There are a number of plugins that keep track of revisions to models, including their associations. Take a look at this search for revision-related plugins.
Does anyone know of any method in Rails by which an associated object may be frozen. The problem I am having is that I have an order model with many line items which in turn belong to a product or service. When the order is paid for, I need to freeze the details of the ordered items so that when the price is changed, the order's totals are preserved.
I worked on an online purchase system before. What you want to do is have an Order class and a LineItem class. LineItems store product details like price, quantity, and maybe some other information you need to keep for records. It's more complicated but it's the only way I know to lock in the details.
An Order is simply made up of LineItems and probably contains shipping and billing addresses. The total price of the Order can be calculated by adding up the LineItems.
Basically, you freeze the data before the person makes the purchase. When they are added to an order, the data is frozen because LineItems duplicate nessacary product information.
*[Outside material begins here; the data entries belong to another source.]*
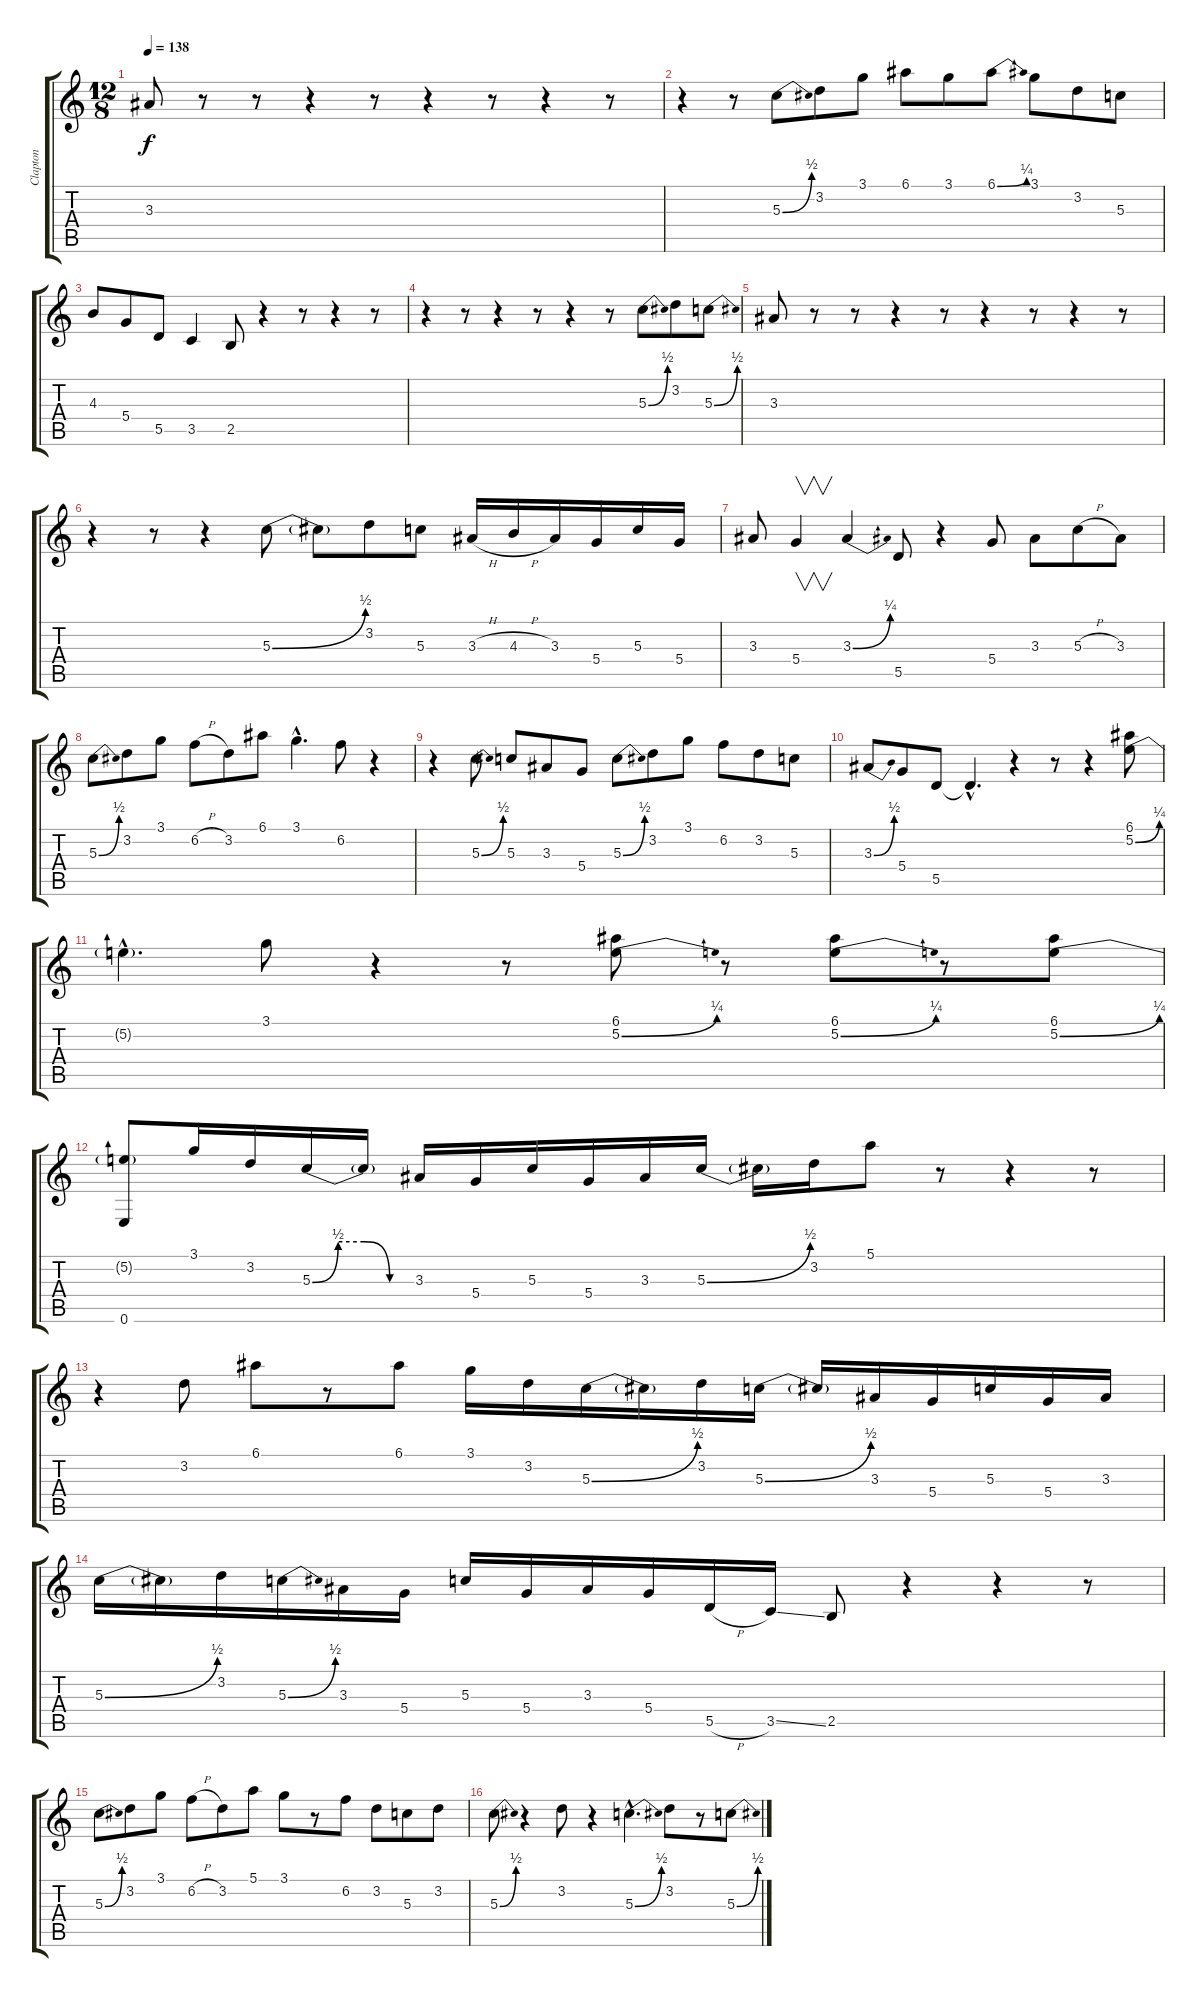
\track ("Clapton" "Clapton") {instrument distortionguitar}
\staff {score tabs}
\tuning (E4 B3 G3 D3 A2 E2) {hide}
\ts (12 8)
\tempo 138
\clef g2
\ks c
3.3.8{dy f} r.8 r.8 r.4 r.8 r.4 r.8 r.4 r.8 |
r.4 r.8 5.3{be (bend 0 0 60 2)}.8 3.2.8 3.1.8 6.1.8 3.1.8 6.1{be (bend 0 0 60 1)}.8 3.1.8 3.2.8 5.3.8 |
4.3.8 5.4.8 5.5.8 3.5.4 2.5.8 r.4 r.8 r.4 r.8 |
r.4 r.8 r.4 r.8 r.4 r.8 5.3{be (bend 0 0 60 2)}.8 3.2.8 5.3{be (bend 0 0 60 2)}.8 |
3.3.8 r.8 r.8 r.4 r.8 r.4 r.8 r.4 r.8 |
r.4 r.8 r.4 5.3{be (bend 0 0 60 2)}.8 5.3{t}.8 3.2.8 5.3.8 3.3{h}.16 4.3{h}.16 3.3.16 5.4.16 5.3.16 5.4.16 |
3.3.8 5.4.4{v} 3.3{be (bend 0 0 60 1)}.4 5.5.8 r.4 5.4.8 3.3.8 5.3{h}.8 3.3.8 |
5.3{be (bend 0 0 60 2)}.8 3.2.8 3.1.8 6.2{h}.8 3.2.8 6.1.8 3.1{hac}.4{d} 6.2.8 r.4 |
r.4 5.3{be (bend 0 0 60 2)}.8 5.3.8 3.3.8 5.4.8 5.3{be (bend 0 0 60 2)}.8 3.2.8 3.1.8 6.2.8 3.2.8 5.3.8 |
3.3{be (bend 0 0 60 2)}.8 5.4.8 5.5.8 5.5{hac t}.4{d} r.4 r.8 r.4 (6.1 5.2{be (bend 0 0 60 1)}).8 |
5.2{hac t}.4{d} 3.1.8 r.4 r.8 (6.1 5.2{be (bend 0 0 60 1)}).8 r.8 (6.1 5.2{be (bend 0 0 60 1)}).8 r.8 (6.1 5.2{be (bend 0 0 60 1)}).8 |
(5.2{t} 0.6).8 3.1.16 3.2.16 5.3{be (custom 0 0 15 2 30 2 45 0 60 0)}.16 5.3{t}.16 3.3.16 5.4.16 5.3.16 5.4.16 3.3.16 5.3{be (bend 0 0 60 2)}.16 5.3{t}.16 3.2.16 5.1.8 r.8 r.4 r.8 |
r.4 3.2.8 6.1.8 r.8 6.1.8 3.1.16 3.2.16 5.3{be (bend 0 0 60 2)}.16 5.3{t}.16 3.2.16 5.3{be (bend 0 0 60 2)}.16 5.3{t}.16 3.3.16 5.4.16 5.3.16 5.4.16 3.3.16 |
5.3{be (bend 0 0 60 2)}.16 5.3{t}.16 3.2.16 5.3{be (bend 0 0 60 2)}.16 3.3.16 5.4.16 5.3.16 5.4.16 3.3.16 5.4.16 5.5{h}.16 3.5{ss}.16 2.5.8 r.4 r.4 r.8 |
5.3{be (bend 0 0 60 2)}.8 3.2.8 3.1.8 6.2{h}.8 3.2.8 5.1.8 3.1.8 r.8 6.2.8 3.2.8 5.3.8 3.2.8 |
5.3{be (bend 0 0 60 2)}.8 r.4 3.2.8 r.4 5.3{be (bend 0 0 60 2) hac}.4{d} 3.2.8 r.8 5.3{be (bend 0 0 60 2)}.8
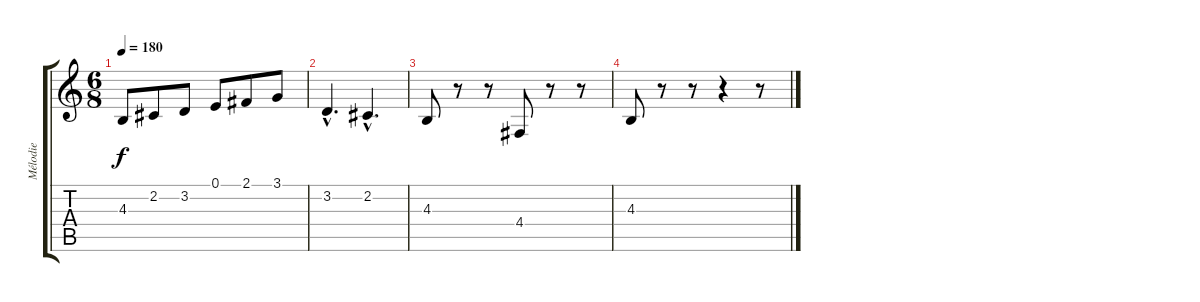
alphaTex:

\track ("Mélodie" "Mélodie") {instrument clarinet}
\staff {score tabs}
\tuning (E4 B3 G3 D3 A2 E2) {hide}
\ts (6 8)
\tempo 180
\clef g2
\ks c
4.3.8{dy f} 2.2.8 3.2.8 0.1.8 2.1.8 3.1.8 |
3.2{hac}.4{d} 2.2{hac}.4{d} |
4.3.8 r.8 r.8 4.4.8 r.8 r.8 |
4.3.8 r.8 r.8 r.4 r.8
This way when a product is removed from your system, you can still make sense of old orders.
You may want to look at a rails plugin call 'AASM' (formerly, acts as state machine) to handle the state of an order.
Edit: AASM can be found here http://github.com/rubyist/aasm/tree/master
A few options:
1) Add a version number to your model. At the day job we do course scheduling. A particular course might be updated occasionally but, for business rule reasons, its important to know what it looked like on the day you signed up. Add :version_number to model and find_latest_course(course_id), alter code as appropriate, stir a bit. In this case you don't "edit" models so much as you do a new save of the new, updated version. (Then, obviously, your LineItems carry a item_id and an item_version_number.)
This generic pattern can be extended to cover, shudder, audit trails.
2) Copy data into LineItem objects at LineItem creation time. Just because you can slap has_a on anything, doesn't mean you should. If a 'LineItem' is supposed to hold a constant record of one item which appeared on an invoice, then make the LineItem hold a constant record of one item which appeared on an invoice. You can then update InventoryItem#current_price at will without affecting your previously saved LineItems.
3) If you're lazy, just freeze the price on the order object. Not really much to recommend this but, hey, it works in a pinch. You're probably just delaying the day of reckoning though.
"I ordered from you 6 months ago and now am doing my taxes. Why won't your bookstore show me half of the books I ordered? What do you mean their IDs were purged when you stopped selling them?! I need to know which I can get deductions for!"
Shouldn't the prices already be frozen when the items are added to the order? Say I put a widget into my shopping basket thinking it costs $1 and by the time I'm at the register, it costs $5 because you changed the price.
Back to your problem: I don't think it's a language issue, but a functional one. Instead of associating the prices with items, you need to copy the prices. If every item in the order has it's own version of a price, future price changes won't effect it, you can add discounts, etc.
Actually, to be clean you need to add versioning to your prices. When an item's price changes, you don't overwrite the price, you add a newer version. The line items in your order will still be associated with the old price.